= Irreligion in Lithuania =

Irreligion in Lithuania pertains to atheism, agnosticism, and lack of religious affiliation in Lithuania. Irreligious Lithuanians make up a small minority of the population, encompassing only 6.11% of the population in the Lithuanian census of 2021. Irreligion in Lithuania is associated with the period of Soviet rule in the late 20th century.

== History ==
Irreligion in Lithuania dates back to the spread of freethought in the late 19th century and early 20th century, during which time Jonas Šliūpas is credited with popularizing freethought in the region. However, affiliation with the Catholic Church was considered to be part of the Lithuanian national identity, and the number of irreligious Lithuanians in 1923 remained below 0.01%. In 1938, constitutional reform established civil marriage in the Republic of Lithuania.

While Lithuania was occupied by the Soviet Union, state atheism was enforced and religion was suppressed from public life. While the accomplishments of freethought were looked upon positively under Soviet rule, freethought organizations were shut down in favor of Marxist–Leninist atheism. Many religious entities were dissolved and their property was nationalized. Žinija was established by the Communist Party in 1959 as a society to promote the Marxist worldview in Lithuania, with Marxist atheism taking a prominent role in its works. Alternatives to church service were created, such as public lectures. Christian rituals were also replaced with secular Soviet equivalents, including alternatives to marriage and religious fasting. The Lithuanian Soviet Republic Museum of Atheism was established in 1961, and the Centre of Scientific Atheism Research was established in 1982.

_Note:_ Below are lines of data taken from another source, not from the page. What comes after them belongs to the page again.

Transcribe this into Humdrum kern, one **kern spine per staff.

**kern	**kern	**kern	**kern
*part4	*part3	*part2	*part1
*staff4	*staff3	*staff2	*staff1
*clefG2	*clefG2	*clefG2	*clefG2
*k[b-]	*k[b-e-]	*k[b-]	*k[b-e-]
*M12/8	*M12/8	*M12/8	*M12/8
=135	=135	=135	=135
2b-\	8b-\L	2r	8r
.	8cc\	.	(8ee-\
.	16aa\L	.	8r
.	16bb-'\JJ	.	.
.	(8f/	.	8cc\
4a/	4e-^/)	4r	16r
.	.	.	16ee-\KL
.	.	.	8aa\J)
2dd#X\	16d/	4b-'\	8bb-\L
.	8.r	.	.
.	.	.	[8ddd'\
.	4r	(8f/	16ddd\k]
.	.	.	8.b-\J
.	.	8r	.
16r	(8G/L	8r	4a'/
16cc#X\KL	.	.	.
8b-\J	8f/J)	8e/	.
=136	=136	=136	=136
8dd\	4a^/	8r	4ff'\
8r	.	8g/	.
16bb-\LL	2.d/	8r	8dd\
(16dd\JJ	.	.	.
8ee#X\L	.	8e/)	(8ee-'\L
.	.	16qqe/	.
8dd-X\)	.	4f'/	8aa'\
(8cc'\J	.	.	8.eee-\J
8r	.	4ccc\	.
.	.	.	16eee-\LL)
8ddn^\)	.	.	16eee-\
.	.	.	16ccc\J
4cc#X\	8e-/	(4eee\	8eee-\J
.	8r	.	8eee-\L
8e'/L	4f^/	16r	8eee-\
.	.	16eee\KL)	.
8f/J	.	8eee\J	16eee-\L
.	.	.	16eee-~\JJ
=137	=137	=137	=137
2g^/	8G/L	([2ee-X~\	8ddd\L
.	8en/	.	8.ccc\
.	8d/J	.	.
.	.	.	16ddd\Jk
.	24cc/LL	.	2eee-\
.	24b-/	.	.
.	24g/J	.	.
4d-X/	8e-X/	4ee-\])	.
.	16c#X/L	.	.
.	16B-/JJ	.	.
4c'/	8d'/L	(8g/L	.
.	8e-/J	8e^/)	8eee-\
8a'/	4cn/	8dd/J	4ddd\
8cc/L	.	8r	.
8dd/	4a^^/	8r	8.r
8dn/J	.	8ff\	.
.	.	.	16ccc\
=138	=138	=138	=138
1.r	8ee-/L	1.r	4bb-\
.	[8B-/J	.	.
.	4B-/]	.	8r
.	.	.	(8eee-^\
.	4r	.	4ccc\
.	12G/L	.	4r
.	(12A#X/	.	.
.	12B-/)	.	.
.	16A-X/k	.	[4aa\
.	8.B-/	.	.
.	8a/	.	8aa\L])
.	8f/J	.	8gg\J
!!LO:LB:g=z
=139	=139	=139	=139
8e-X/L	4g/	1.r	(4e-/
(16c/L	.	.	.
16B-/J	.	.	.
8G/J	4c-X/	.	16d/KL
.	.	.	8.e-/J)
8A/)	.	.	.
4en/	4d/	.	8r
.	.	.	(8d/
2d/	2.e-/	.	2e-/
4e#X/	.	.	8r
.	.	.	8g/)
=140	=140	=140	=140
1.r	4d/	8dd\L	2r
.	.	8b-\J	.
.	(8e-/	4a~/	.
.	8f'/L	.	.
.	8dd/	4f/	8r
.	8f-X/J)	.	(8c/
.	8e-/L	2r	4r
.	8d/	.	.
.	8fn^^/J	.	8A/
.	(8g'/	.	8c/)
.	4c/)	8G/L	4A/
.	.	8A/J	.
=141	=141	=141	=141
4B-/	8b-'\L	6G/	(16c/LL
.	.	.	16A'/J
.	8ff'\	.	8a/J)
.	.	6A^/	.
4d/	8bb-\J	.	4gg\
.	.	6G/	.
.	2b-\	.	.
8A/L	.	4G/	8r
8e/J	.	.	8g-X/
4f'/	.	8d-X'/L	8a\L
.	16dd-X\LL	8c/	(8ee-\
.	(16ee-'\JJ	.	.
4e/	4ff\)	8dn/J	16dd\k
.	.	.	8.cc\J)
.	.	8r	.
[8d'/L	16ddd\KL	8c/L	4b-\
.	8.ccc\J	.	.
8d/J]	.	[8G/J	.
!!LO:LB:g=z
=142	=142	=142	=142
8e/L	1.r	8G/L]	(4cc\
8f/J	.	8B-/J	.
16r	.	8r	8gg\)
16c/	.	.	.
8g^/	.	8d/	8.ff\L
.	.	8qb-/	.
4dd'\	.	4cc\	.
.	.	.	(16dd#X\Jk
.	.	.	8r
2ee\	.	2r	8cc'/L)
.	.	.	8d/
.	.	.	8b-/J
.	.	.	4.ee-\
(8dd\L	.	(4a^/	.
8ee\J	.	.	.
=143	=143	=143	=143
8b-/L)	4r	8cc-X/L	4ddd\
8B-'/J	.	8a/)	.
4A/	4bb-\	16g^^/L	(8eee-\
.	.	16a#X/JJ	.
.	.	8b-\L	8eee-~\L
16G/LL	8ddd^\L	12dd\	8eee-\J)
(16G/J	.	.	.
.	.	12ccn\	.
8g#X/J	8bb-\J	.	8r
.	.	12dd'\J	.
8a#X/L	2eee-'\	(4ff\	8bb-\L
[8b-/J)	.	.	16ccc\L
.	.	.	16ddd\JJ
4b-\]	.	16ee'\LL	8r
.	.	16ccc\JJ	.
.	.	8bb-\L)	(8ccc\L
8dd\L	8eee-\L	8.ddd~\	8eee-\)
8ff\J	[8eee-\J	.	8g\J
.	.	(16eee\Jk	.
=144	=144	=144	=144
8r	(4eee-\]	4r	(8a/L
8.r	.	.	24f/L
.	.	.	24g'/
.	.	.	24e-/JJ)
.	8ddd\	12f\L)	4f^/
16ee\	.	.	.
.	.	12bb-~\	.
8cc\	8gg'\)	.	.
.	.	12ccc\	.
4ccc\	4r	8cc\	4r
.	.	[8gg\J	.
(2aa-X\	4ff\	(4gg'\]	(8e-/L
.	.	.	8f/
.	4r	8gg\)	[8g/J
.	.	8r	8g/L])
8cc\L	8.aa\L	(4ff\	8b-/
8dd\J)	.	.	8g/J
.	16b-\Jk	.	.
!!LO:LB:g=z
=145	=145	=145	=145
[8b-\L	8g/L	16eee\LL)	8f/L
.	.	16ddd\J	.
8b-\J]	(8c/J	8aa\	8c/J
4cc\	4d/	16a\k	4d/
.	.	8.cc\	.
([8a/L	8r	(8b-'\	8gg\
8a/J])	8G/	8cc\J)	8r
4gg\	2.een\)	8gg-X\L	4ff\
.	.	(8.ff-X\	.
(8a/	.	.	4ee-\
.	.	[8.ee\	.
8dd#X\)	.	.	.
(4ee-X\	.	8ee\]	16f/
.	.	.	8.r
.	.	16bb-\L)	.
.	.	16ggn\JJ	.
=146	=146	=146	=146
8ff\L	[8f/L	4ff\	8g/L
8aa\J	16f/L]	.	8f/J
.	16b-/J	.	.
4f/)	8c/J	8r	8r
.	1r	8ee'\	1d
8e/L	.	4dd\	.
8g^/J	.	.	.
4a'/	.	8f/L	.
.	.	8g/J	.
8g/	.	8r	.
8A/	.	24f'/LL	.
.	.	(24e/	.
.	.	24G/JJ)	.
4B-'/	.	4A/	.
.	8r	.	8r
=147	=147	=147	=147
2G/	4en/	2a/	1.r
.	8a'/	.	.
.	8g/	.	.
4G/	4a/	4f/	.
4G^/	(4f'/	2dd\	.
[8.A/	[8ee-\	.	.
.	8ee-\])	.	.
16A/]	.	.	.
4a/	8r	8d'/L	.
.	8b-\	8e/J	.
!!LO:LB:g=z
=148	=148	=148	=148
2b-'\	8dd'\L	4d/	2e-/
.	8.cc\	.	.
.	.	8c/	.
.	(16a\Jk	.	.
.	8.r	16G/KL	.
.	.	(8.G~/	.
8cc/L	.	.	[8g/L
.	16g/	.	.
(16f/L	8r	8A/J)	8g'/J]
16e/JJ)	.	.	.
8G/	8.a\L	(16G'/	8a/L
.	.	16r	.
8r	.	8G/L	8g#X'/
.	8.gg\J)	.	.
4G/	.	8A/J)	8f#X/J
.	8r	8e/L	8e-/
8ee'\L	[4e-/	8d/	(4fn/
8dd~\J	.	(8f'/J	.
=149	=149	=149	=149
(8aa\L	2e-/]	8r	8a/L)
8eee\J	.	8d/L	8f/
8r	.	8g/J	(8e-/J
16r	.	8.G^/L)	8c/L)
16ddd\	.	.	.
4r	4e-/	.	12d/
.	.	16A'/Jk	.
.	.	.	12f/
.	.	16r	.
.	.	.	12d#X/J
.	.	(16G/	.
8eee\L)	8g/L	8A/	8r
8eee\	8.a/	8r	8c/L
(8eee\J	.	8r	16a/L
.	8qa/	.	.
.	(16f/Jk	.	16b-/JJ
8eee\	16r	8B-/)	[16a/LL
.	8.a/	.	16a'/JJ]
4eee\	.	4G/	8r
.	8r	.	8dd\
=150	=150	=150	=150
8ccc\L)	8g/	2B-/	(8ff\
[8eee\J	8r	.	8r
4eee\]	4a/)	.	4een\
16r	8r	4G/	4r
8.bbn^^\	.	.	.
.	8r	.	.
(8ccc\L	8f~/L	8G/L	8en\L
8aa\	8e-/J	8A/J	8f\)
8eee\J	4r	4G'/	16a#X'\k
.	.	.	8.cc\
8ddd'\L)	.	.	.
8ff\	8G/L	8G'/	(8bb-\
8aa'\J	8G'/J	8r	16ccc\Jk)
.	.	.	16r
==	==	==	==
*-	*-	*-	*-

Following the dissolution of the Soviet Union, Lithuania adopted a new constitution that guaranteed freedom of religion. However, certain religious groups are given preferential treatment by the state.

== Demographics ==
According to the 2021 census, only 6.11% of Lithuanians are irreligious, while an additional 13.67% did not specify a religious belief. In 2005, Eurobarometer found that 12% of Lithuanians do not believe in "any sort of spirit, god, or life force."

Atheists in Lithuania are still widely distrusted, with approximately 40% of Lithuanians believing that atheists should not be allowed to work as teachers or express their opinions through the media. 51% of Lithuanians oppose the right of atheists to hold public processions or share their literature in public. This discrimination may be attributed in part to the association of atheism with the oppressive Communist rule under the Soviet Union.